The United Nations said Tuesday it is still possible to reach the “end of AIDS” by 2030 — but only if communities and services on the ground are given the means.
The UNAIDS agency said in its annual World AIDS Day Report that community-led responses are unrecognised, under-resourced and in some places under attack.
“The message of this report is one of active hope. Although the world is not currently on track to end AIDS as a public health threat, it can get on track,” the report said.
The UN first set out in 2015 the target of ending AIDS as a public health threat by 2030.
There are 39 million people around the world living with HIV — the virus that causes AIDS. Of them, 20.8 million are in eastern and southern Africa and 6.5 million are in Asia and the Pacific.
But out of the 39 million, 9.2 million do not have access to life-saving treatment.
Support gap
“Harmful laws and policies towards people at risk of HIV — including sex workers, men who have sex with men, transgender people and people who use drugs — puts the communities trying to reach them with HIV services under threat,” UNAIDS said.

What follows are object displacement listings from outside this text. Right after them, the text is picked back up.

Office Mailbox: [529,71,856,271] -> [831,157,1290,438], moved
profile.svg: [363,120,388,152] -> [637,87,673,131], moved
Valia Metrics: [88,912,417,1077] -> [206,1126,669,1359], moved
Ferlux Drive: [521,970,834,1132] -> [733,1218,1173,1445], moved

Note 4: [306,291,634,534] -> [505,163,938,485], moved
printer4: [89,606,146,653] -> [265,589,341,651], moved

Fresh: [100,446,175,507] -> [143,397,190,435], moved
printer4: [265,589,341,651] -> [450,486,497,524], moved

The agency said programmes delivered by frontline community-based organisations need full support from governments and donors to end the AIDS pandemic.
Some $20.8 billion was available for HIV programmes in low- and middle-income countries in 2022 — well short of the $29.3 billion needed by 2025.
The annual cost of treatment has come down from $25,000 per person in 1995 to less than $70 in many countries most affected by HIV nowadays.
The report said funding channelled through communities had fallen from 31 percent in 2012 to 20 percent in 2021.
“Communities are not in the way: they light the way to the end of AIDS,” said UNAIDS executive director Winnie Byanyima.
The agency said crackdowns on marginalised groups were obstructing frontline communities from providing HIV prevention and treatment services, while underfunding was leaving them struggling to operate holding them back from expansion.
1.3 million new infections
There were 1.3 million new HIV infections worldwide last year — down from the peak of 3.2 million in 1995.
In 2022, 86 percent of all people living with HIV knew their HIV status. Among them, 89 percent were accessing treatment. And among them, 93 percent were virally suppressed.
UNAIDS said that 53 percent of all people living with HIV were women and girls.
Botswana, Eswatini, Rwanda, Tanzania and Zimbabwe have already achieved what are called the 95-95-95 targets in combating the pandemic.
This means that 95 percent of those living with HIV know their status; 95 percent of those who know they have HIV are on life-saving anti-retroviral treatment; and 95 percent of people on treatment to achieve viral suppression — and therefore highly unlikely to infect others.
The report said 630,000 people died from AIDS-related illnesses last year.
Since the start of the pandemic, 85.6 million people have become infected with HIV and 40.4 million have died from AIDS-related illnesses.
Established in 1988, World AIDS Day is held on December 1.